**About this task:** What to return is the tail of the data, from the line that contains "środowisko przed kontaktem z chemikaliami." down to the last line, copied exactly.
*** Extracted material Section Begins ***
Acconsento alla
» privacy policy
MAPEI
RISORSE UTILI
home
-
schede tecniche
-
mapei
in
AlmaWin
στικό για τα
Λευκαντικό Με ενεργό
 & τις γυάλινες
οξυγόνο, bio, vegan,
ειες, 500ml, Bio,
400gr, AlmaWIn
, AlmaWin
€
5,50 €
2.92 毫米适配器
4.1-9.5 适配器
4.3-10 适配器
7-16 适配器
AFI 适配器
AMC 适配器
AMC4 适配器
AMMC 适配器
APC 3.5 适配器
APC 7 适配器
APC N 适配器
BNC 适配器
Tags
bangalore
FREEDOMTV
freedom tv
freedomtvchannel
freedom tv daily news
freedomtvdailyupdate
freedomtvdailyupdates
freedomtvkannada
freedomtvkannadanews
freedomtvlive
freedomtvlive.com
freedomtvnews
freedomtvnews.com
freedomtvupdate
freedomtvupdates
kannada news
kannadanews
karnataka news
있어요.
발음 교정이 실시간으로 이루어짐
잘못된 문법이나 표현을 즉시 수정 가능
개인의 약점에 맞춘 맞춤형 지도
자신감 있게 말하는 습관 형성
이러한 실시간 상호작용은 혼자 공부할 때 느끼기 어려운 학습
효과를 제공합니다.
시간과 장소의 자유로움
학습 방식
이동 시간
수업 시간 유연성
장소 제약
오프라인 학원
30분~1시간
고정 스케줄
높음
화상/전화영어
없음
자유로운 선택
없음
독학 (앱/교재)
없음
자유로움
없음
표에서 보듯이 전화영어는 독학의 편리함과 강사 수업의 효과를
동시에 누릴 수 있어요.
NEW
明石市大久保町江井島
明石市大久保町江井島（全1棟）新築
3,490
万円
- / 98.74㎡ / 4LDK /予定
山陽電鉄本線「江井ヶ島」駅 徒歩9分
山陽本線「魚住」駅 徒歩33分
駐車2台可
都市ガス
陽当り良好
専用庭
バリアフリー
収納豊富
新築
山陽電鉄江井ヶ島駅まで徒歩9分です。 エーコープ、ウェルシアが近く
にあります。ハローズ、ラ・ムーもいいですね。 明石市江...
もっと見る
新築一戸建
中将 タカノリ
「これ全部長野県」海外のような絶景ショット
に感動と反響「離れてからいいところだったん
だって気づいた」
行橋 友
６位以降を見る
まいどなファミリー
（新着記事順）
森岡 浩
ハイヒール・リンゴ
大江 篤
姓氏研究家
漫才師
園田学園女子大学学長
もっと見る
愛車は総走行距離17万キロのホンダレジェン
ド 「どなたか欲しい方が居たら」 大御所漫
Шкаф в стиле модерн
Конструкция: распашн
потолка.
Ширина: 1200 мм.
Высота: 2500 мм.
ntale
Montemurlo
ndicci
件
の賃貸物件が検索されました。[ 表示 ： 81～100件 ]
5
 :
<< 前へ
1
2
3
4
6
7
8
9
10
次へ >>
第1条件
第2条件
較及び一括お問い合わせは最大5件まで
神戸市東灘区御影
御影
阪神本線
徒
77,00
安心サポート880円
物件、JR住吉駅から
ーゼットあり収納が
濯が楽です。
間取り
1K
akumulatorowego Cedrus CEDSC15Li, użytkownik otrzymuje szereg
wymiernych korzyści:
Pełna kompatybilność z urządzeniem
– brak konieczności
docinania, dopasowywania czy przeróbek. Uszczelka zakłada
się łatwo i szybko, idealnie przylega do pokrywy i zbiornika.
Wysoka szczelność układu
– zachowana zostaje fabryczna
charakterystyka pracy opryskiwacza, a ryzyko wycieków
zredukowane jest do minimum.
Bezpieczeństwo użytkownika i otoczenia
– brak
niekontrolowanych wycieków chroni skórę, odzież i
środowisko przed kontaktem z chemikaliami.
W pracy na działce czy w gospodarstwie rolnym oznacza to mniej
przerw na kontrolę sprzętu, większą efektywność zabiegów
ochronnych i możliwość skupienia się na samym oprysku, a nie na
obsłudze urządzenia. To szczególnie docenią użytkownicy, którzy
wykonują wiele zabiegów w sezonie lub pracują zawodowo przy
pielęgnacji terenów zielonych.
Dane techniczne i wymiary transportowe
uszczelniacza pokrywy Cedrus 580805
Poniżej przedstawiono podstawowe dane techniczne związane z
*** Extracted material Section Ends ***
**Problem solution:**
środowisko przed kontaktem z chemikaliami.
W pracy na działce czy w gospodarstwie rolnym oznacza to mniej
przerw na kontrolę sprzętu, większą efektywność zabiegów
ochronnych i możliwość skupienia się na samym oprysku, a nie na
obsłudze urządzenia. To szczególnie docenią użytkownicy, którzy
wykonują wiele zabiegów w sezonie lub pracują zawodowo przy
pielęgnacji terenów zielonych.
Dane techniczne i wymiary transportowe
uszczelniacza pokrywy Cedrus 580805
Poniżej przedstawiono podstawowe dane techniczne związane z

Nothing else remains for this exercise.